I am willing to bet that most urbanites have heard the term “Brownfields” before. But what does it mean to you? The Environmental Protection Agency (EPA) has defined it as:
“Real property, the expansion, redevelopment, or reuse of which may be complicated by the presence or potential presence of a hazardous substance, pollutant, or contaminant.”
But I ask again, what does it mean to you? So many of us probably don’t give Brownfields Redevelopment much thought. The benefits are simply astounding and since the EPA’s inception of the program in 1995, thousands of acres across the United States have been successfully redeveloped. Brownfields sites are not limited to large industrial cities such as Detroit or Pittsburgh; they exist in essentially every town in Iowa. They can be abandoned or underutilized gas stations or auto repair facilities or on a much larger scale such as former foundries or animal processing facilities.

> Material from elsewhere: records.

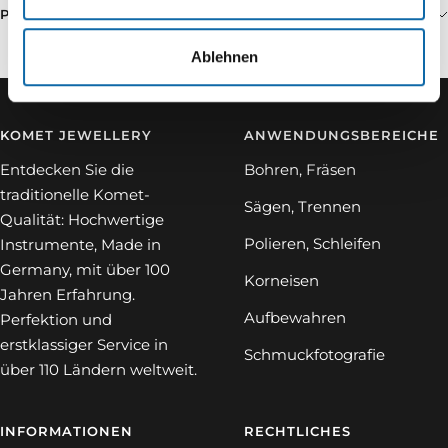
PRODUKTSPEZIFIKATIONEN
Ablehnen
KOMET JEWELLERY
ANWENDUNGSBEREICHE
Entdecken Sie die
Bohren, Fräsen
traditionelle Komet-
Sägen, Trennen
Qualität: Hochwertige
Polieren, Schleifen
Instrumente, Made in
Germany, mit über 100
Korneisen
Jahren Erfahrung.
Aufbewahren
Perfektion und
erstklassiger Service in
Schmuckfotografie
über 110 Ländern weltweit.
INFORMATIONEN
RECHTLICHES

Redeveloping brownfields is no simple task. Let’s face it, if it were easy, everyone would do it. It takes an intimate knowledge of environmental regulations, project financing and community planning to implement a successful strategy. All three of these items play an intricate role in the process. Environmental hurdles may include the completion of Phase I & II Environmental Site Assessments, management of hazardous materials including asbestos and lead-based paint, or remediation of soil or groundwater contamination. Financing any type of brownfields project proves to be a sizable challenge in today’s economy. Utilizing funding sources such tax credits, tax increment financing, grants, loans and private investors are common practice. The planning process of a brownfields project brings all the partners together. This includes contract negotiations, cleanup and construction and property management.
I can sum up what brownfields really means to me with one word, partnerships. No one person, municipality or government agency can make a difference alone. Successful redevelopment must rely on partnerships with individuals that truly want to make a difference. I have seen it work wonders first hand within Iowa communities such as Perry and Sioux City. The partnerships with the municipalities, EPA, Iowa Department of Natural Resources, and numerous public and private agencies have undoubtedly made a positive difference in many lives.